- [Problem to work on]: Set down exactly the lines below between the line holding "Serving on the" and the line holding "b. Resolution on Space Policy", inclusive; no other line belongs in the answer.

- [Records to process]:
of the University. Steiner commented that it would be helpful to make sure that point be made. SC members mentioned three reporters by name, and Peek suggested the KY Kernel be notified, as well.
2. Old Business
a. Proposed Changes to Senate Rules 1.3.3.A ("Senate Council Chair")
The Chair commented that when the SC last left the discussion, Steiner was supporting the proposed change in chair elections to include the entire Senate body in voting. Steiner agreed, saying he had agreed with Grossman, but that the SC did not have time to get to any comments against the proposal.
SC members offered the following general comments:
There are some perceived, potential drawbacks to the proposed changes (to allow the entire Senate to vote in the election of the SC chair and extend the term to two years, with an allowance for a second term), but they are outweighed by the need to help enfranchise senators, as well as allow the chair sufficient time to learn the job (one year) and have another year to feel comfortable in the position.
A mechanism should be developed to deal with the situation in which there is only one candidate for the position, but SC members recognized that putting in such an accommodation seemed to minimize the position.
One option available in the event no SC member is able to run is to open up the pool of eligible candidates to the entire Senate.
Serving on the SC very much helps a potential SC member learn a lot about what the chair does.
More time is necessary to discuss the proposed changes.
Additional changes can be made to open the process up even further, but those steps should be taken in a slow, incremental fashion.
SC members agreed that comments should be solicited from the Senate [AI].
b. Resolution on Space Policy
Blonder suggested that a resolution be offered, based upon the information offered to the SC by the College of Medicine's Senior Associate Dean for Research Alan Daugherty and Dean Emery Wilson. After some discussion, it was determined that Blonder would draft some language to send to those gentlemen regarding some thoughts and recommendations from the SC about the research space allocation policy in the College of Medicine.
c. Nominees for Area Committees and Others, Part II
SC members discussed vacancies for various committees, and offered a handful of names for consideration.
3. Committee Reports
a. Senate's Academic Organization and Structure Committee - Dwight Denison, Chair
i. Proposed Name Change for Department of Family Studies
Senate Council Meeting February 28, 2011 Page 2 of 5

- [Exercise solution]:
Serving on the SC very much helps a potential SC member learn a lot about what the chair does.
More time is necessary to discuss the proposed changes.
Additional changes can be made to open the process up even further, but those steps should be taken in a slow, incremental fashion.
SC members agreed that comments should be solicited from the Senate [AI].
b. Resolution on Space Policy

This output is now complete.